*Task input:*
--- START ---

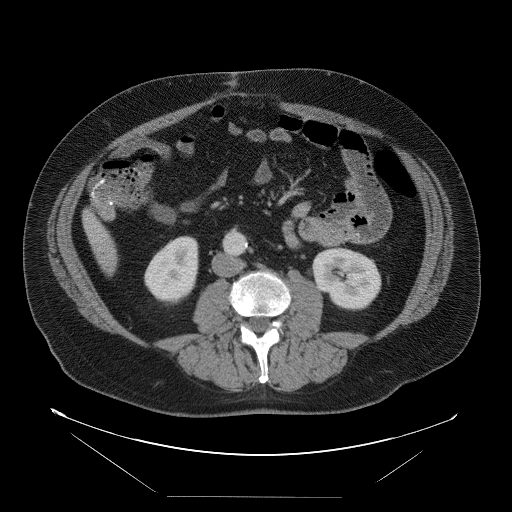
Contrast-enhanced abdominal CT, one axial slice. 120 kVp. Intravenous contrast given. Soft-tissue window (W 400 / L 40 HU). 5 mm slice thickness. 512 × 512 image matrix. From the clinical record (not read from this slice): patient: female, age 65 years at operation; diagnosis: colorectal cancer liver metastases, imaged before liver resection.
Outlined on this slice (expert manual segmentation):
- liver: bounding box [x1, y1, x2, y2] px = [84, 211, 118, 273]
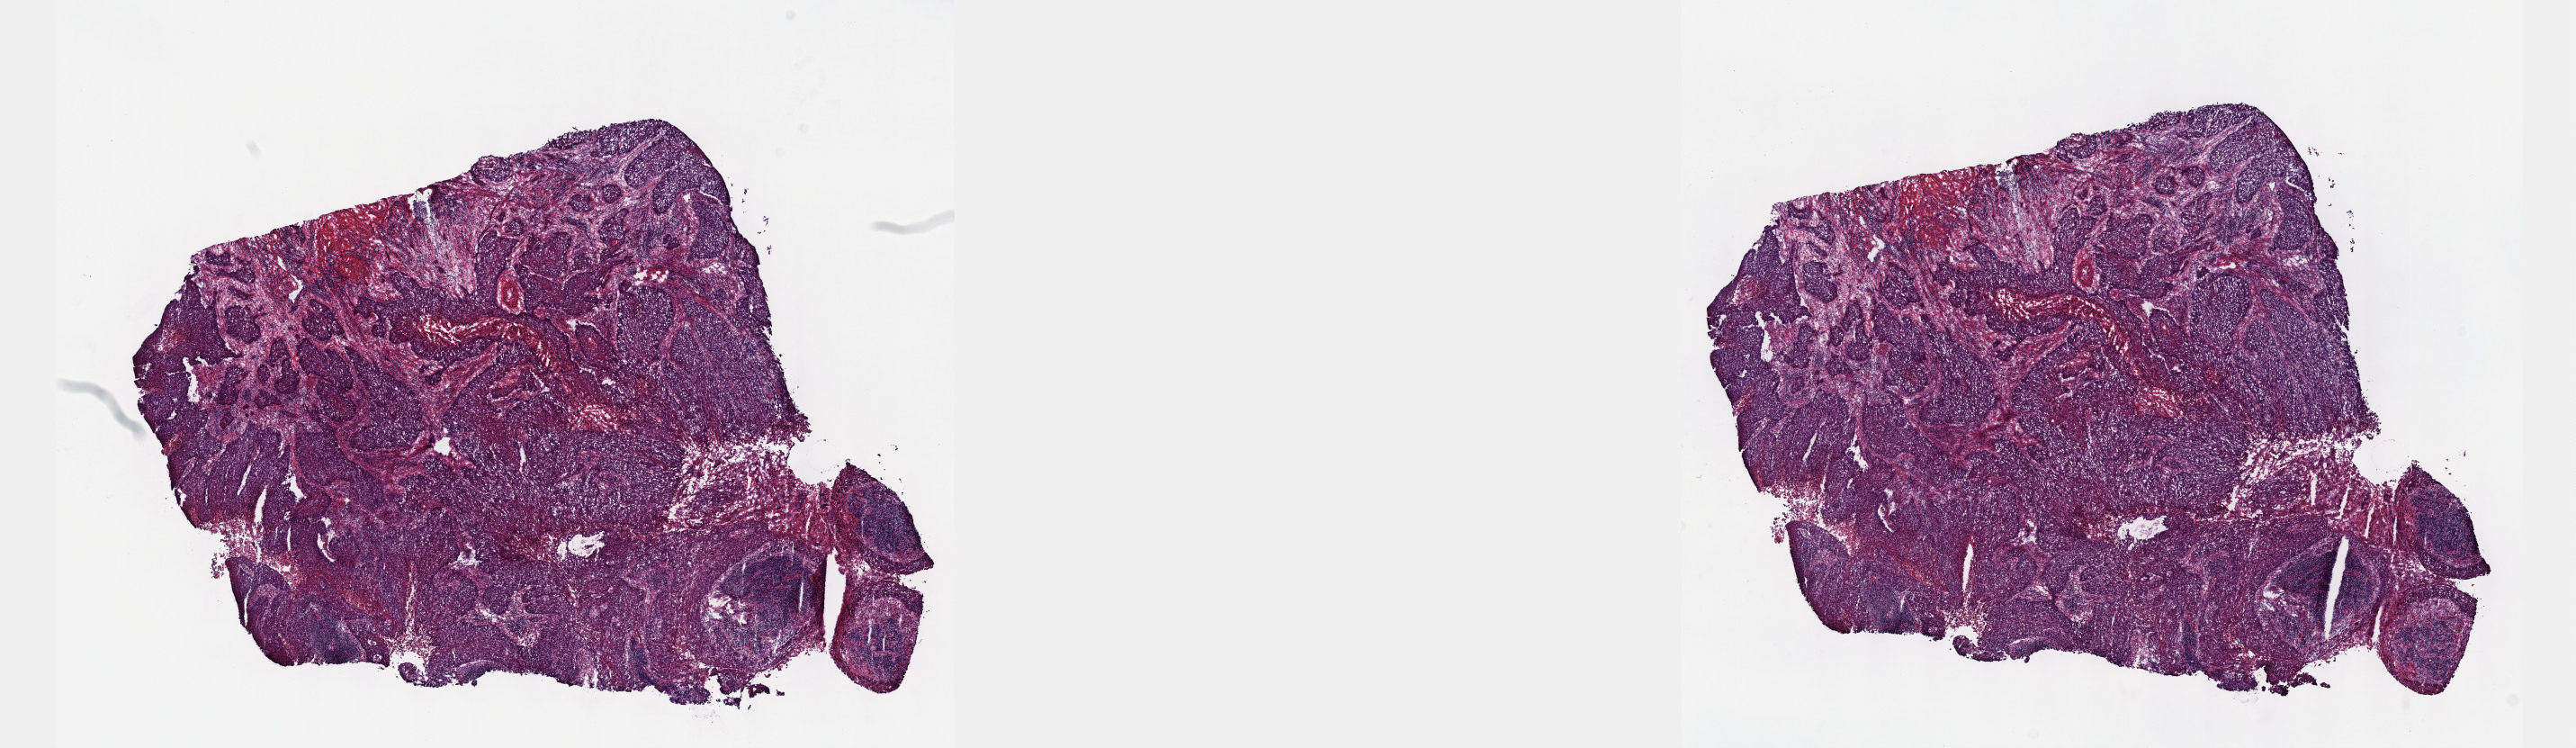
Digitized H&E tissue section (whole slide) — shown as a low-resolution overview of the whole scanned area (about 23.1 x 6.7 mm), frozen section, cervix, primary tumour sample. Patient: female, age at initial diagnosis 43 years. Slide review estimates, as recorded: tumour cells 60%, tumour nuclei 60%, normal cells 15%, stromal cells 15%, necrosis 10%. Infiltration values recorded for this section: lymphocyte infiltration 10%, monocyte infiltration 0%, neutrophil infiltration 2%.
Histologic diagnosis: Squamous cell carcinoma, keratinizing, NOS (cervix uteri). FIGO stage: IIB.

--- END ---
--- START ---

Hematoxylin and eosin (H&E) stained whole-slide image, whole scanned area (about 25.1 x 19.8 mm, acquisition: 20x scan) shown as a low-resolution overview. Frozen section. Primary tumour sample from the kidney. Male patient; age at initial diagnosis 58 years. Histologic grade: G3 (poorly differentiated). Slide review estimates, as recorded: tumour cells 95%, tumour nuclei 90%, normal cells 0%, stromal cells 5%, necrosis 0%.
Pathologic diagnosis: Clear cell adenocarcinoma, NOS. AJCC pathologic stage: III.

--- END ---

*Work instruction:* Pictures in the entries do not go into the copy. Print only the lines starting at the one containing "Contrast-enhanced abdominal CT, one" and ending at the one containing "Histologic diagnosis: Squamous", exactly as they appear.

*Response for this exercise:*
Contrast-enhanced abdominal CT, one axial slice. 120 kVp. Intravenous contrast given. Soft-tissue window (W 400 / L 40 HU). 5 mm slice thickness. 512 × 512 image matrix. From the clinical record (not read from this slice): patient: female, age 65 years at operation; diagnosis: colorectal cancer liver metastases, imaged before liver resection.
Outlined on this slice (expert manual segmentation):
- liver: bounding box [x1, y1, x2, y2] px = [84, 211, 118, 273]
Digitized H&E tissue section (whole slide) — shown as a low-resolution overview of the whole scanned area (about 23.1 x 6.7 mm), frozen section, cervix, primary tumour sample. Patient: female, age at initial diagnosis 43 years. Slide review estimates, as recorded: tumour cells 60%, tumour nuclei 60%, normal cells 15%, stromal cells 15%, necrosis 10%. Infiltration values recorded for this section: lymphocyte infiltration 10%, monocyte infiltration 0%, neutrophil infiltration 2%.
Histologic diagnosis: Squamous cell carcinoma, keratinizing, NOS (cervix uteri). FIGO stage: IIB.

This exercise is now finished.